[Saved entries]
══════════

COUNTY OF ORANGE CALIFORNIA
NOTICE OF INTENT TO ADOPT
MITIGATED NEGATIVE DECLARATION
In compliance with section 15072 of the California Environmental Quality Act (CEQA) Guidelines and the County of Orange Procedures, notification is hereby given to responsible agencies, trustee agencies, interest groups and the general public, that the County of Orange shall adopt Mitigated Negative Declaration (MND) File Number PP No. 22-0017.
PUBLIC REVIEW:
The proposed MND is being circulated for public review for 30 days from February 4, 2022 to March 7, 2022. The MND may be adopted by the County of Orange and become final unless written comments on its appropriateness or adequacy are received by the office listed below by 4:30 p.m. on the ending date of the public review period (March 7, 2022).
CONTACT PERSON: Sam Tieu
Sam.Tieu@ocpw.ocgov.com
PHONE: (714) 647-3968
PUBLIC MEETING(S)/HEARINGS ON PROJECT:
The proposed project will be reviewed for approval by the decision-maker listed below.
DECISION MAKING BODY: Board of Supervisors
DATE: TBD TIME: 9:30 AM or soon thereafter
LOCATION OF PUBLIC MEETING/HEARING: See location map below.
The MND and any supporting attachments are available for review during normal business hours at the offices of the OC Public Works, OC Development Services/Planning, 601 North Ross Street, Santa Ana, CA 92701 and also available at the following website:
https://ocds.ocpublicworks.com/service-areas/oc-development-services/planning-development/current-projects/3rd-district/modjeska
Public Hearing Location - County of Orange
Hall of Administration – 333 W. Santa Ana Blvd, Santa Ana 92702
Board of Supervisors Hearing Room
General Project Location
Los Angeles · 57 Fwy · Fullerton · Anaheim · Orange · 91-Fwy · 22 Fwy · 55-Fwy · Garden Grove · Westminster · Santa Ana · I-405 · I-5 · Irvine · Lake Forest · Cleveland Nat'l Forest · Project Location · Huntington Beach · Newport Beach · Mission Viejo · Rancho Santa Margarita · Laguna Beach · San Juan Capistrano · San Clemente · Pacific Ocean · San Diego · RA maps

══════════

A word-for-word copy of the entries, from the first line through the line containing "The proposed project", is the whole answer.

• _RESPONSE BOX_:
COUNTY OF ORANGE CALIFORNIA
NOTICE OF INTENT TO ADOPT
MITIGATED NEGATIVE DECLARATION
In compliance with section 15072 of the California Environmental Quality Act (CEQA) Guidelines and the County of Orange Procedures, notification is hereby given to responsible agencies, trustee agencies, interest groups and the general public, that the County of Orange shall adopt Mitigated Negative Declaration (MND) File Number PP No. 22-0017.
PUBLIC REVIEW:
The proposed MND is being circulated for public review for 30 days from February 4, 2022 to March 7, 2022. The MND may be adopted by the County of Orange and become final unless written comments on its appropriateness or adequacy are received by the office listed below by 4:30 p.m. on the ending date of the public review period (March 7, 2022).
CONTACT PERSON: Sam Tieu
Sam.Tieu@ocpw.ocgov.com
PHONE: (714) 647-3968
PUBLIC MEETING(S)/HEARINGS ON PROJECT:
The proposed project will be reviewed for approval by the decision-maker listed below.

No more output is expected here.